Webinar description and speakers

How can peer review help you be a better author?

Monday 22nd April

2-3pm (SAST, GMT+2)


You’ve submitted your paper to a journal and now you’re waiting for the peer review process to run its course. How does it work, and how valuable and useful is it for you as an author? And how can you get opportunities to do peer review yourself? Join us to hear the perspectives of a journal editor and an early career researcher.

This webinar will be relevant to all those engaged in research at institutions in South Africa, Namibia and Botswana. It is part of our Author Engagement Programme organised under the partnership between Wiley and the South African National Library and Information Consortium. Find out more about how this partnership personally benefits you as an author based at one of the institutions covered by this partnership: https://m.info.wiley.com/webApp/sanlic.


Learn about:

  • How the peer review process works
  • How peer review can make published research the best it can be
  • How to get involved in doing peer review yourself


Speaker 1: Professor Karen Grimmer (Extraordinary Professor, Faculty of Medicine and Health Sciences, Stellenbosch University)

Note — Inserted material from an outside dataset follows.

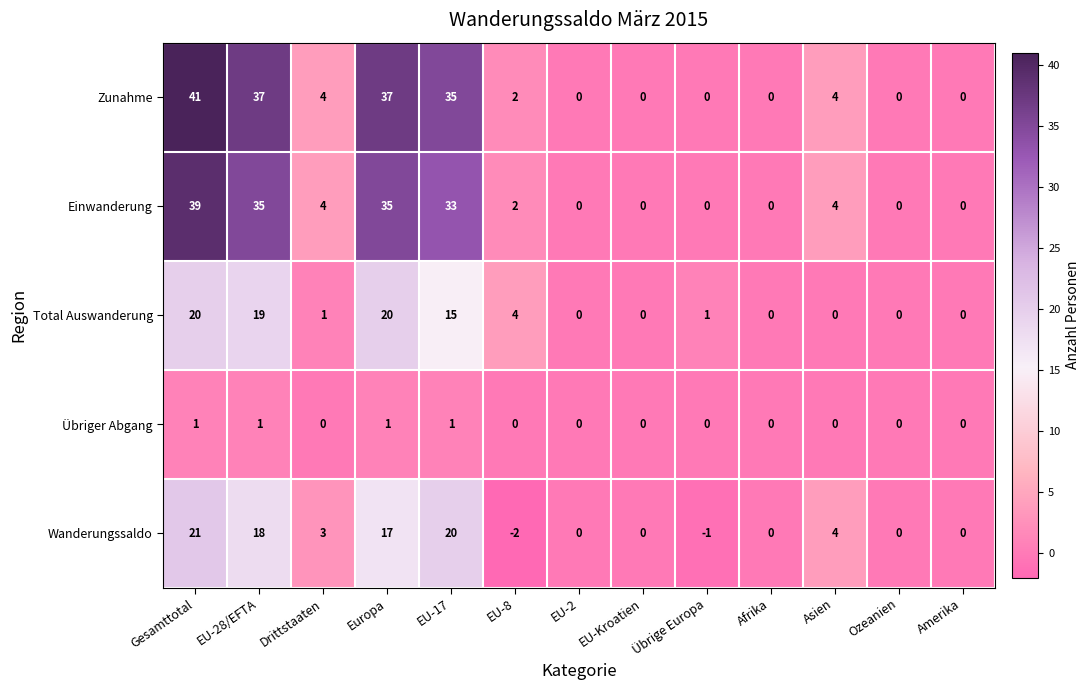

What is the difference between the highest and lowest values at Asien?

4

Karen Grimmer has worked in academia since 1995, prior to which she was a clinical physiotherapist in Australia. She was the inaugural Director of the International Centre for Allied Health Evidence, University of South Australia, from 1997-2017. She has taught graduate students and academic staff in Hong Kong, Japan, the Philippines and South Africa. She recently completed a 2.5 year consultancy to the WHO Covid-19 Rapid Review Group, and is joint Editor-in-Chief for the Journal of Evaluation in Clinical Practice and the journal Rehabilitation Advances in Developing Health Systems. Her academic passion is capacity-building and empowerment to employ evidence to improve practices and policy. 

 

Speaker 2: Dr Carolyn Chisadza (Associate Professor in Economics, University of Pretoria)

Carolyn Chisadza holds a Ph.D. in Economics. Her research interests include economic growth and development with a focus on inequality, institutions and conflict within Africa. Her research papers have appeared in top academic journals, such as Economics Letters, the Journal of Development Studies, and Environment, Development and Sustainability to name a few. She is currently an AfOx (Africa Oxford Initiative) visiting research fellow at the University of Oxford where she is working on research related to frictions within societies.


Moderator: Michael Willis (Senior Solutions Manager, Wiley)

Michael has worked in publishing for nearly 25 years. He champions the needs and aspirations of editors, reviewers and authors within journal editorial and peer review processes, advising and speaking on research integrity, publishing ethics, diversity, equity and inclusion, and researcher behaviour. Michael is content and delivery lead for the Wiley-SANLiC Author Engagement Programme.